Biden Administration is Still Working on Plan for Border Wall Contracts
A government watchdog is reviewing if the pause in construction violated a budget law.
The Biden administration is still deciding how to handle the border wall contracts from the previous administration, after a deadline from the president recently passed.
President Biden issued a proclamation on January 20 to pause construction on former President Trump’s signature U.S.-Mexico border wall, to the extent legally allowed, and direct the Defense and Homeland Security secretaries, in consultation with the Treasury secretary, attorney general and Office of Management and Budget director and any other appropriate agency officials to create a “plan for redirecting funding and repurposing contracts.” Biden said the plan should be formulated “within 60 days from the date of this proclamation,” which was March 21 (Sunday).
“When the administration took office, funds had been diverted from military construction and other appropriated purposes toward building the wall, and wall construction was being challenged in multiple lawsuits by plaintiffs who alleged that the construction was creating serious environmental and safety issues,” an OMB spokesperson told Government Executive when asked for comment on the plan. “Under those circumstances, federal agencies are continuing to develop a plan to submit to the president soon.”
DHS and the Defense Department deferred to OMB for comment. The Treasury and Justice departments did not immediately respond for comment.
The deadline came four days after 40 Republican senators asked the Government Accountability Office to determine if Biden’s pausing construction on the wall and freezing funds violated the Impoundment Control Act, which prevents the executive branch from withholding funds for policy reasons and outlines a process for seeking to delay funds appropriated by Congress. The Republicans said they believe the Biden administration violated this law.
A GAO spokesperson told Government Executive on Tuesday the watchdog accepted the request on Monday.
The senators wrote “not long ago” the watchdog “applied these legal principles to a set of factual circumstances remarkably similar to the ones here,” referencing GAO’s report in January 2020 that said OMB violated the law by withholding security aid to Ukraine for policy reasons. The funding situation was the subject of Trump’s first impeachment in the House. However, Sen. Mitt Romney, R-Utah, who signed the letter, was the only Republican senator to vote to convict Trump.
“As these unlawful pauses have proceeded, the rate of illegal crossings has surged, creating a crisis across our southern border, at times with tragic consequences,” the senators added.
Dylan Hedtler-Gaudette, government affairs manager for the watchdog group Project on Government Oversight, told Government Executive, “the real issue here is that we need more information from OMB as to precisely what funding the administration is intending to halt or redirect” with the proclamation, which is one of several early actions on immigration taken by the administration, “and what the legal basis is for that decision.”
DHS Secretary Alejandro Mayorkas said in a statement on March 16, “we are on pace to encounter more individuals on the southwest border than we have in the last 20 years.” He said they are expelling most families and single adults, but not unaccompanied children.
The Biden administration is grappling with how to handle this surge of migrants trying to cross the border and facing increasing pressure to let press into border facilities to see their true conditions.
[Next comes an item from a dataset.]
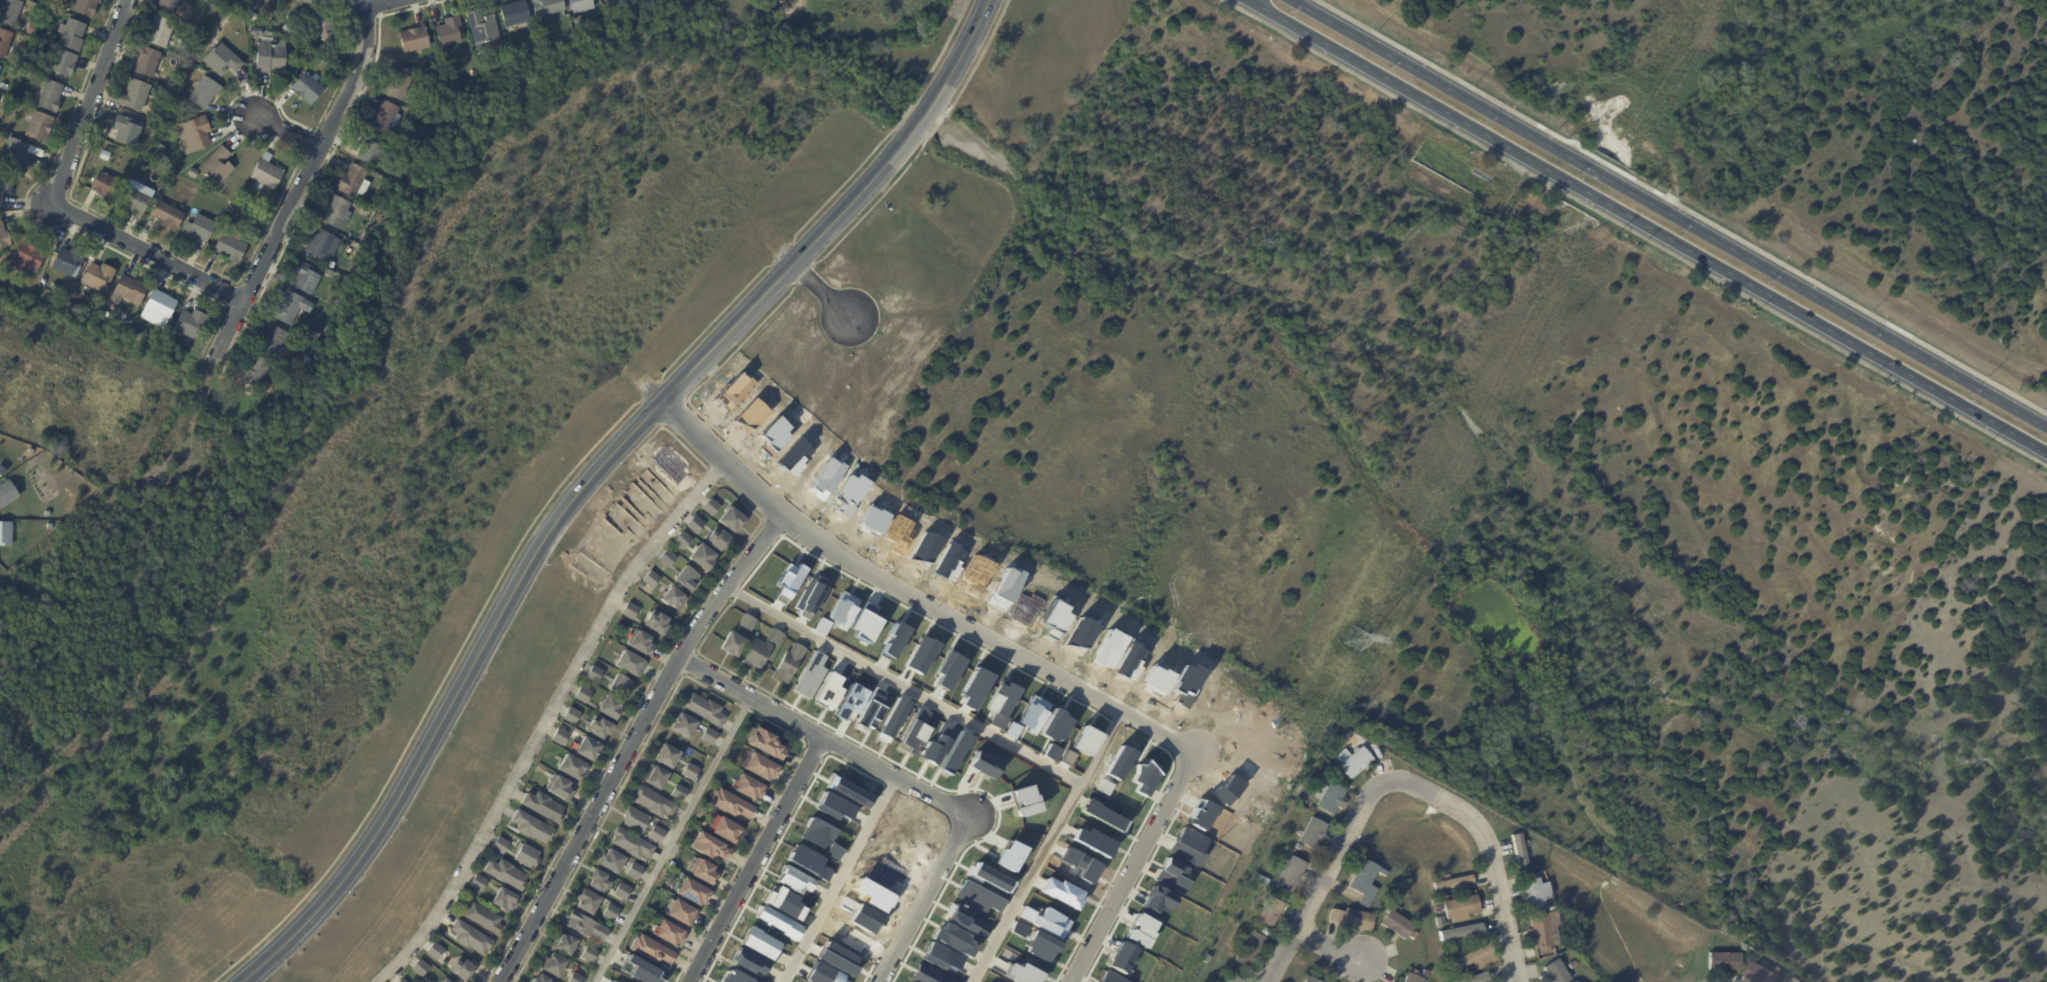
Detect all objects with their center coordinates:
building: (602, 0)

Officials have been telling migrants not to come right now.
Last week, Immigrations and Customs Enforcement awarded an $86 million contract for hotel rooms to hold the increasing number of individuals at the border, Axios reported, and the president deployed Federal Emergency Management Agency personnel to help with the surge.
Mayorkas led a bipartisan delegation of senators to the border in El Paso, Texas, last Friday and then Roberta Jacobson, border czar, went to Mexico on Monday to meet with the government about the situation, USA Today reported.
Meanwhile, the administration has been reluctant to call the influx of migrants a “crisis.”
“Children presenting at our border who are fleeing violence, who are fleeing prosecution, who are fleeing terrible situations, is not a crisis,” White House Press Secretary Jen Psaki said during a briefing on Monday. “We feel that it is our responsibility to humanely approach this circumstance and make sure they are treated with––treated and put into conditions that are safe.”
Also, Psaki said administration officials are working with DHS and the Health and Human Services Department on a press visit, while adhering to coronavirus protocols, in their commitment to being transparent.
“It doesn’t appear as though a physical border wall would do anything to alleviate the current situation,” said Hedtler-Gaudette. However, “it does make for difficult optics for the Biden administration.”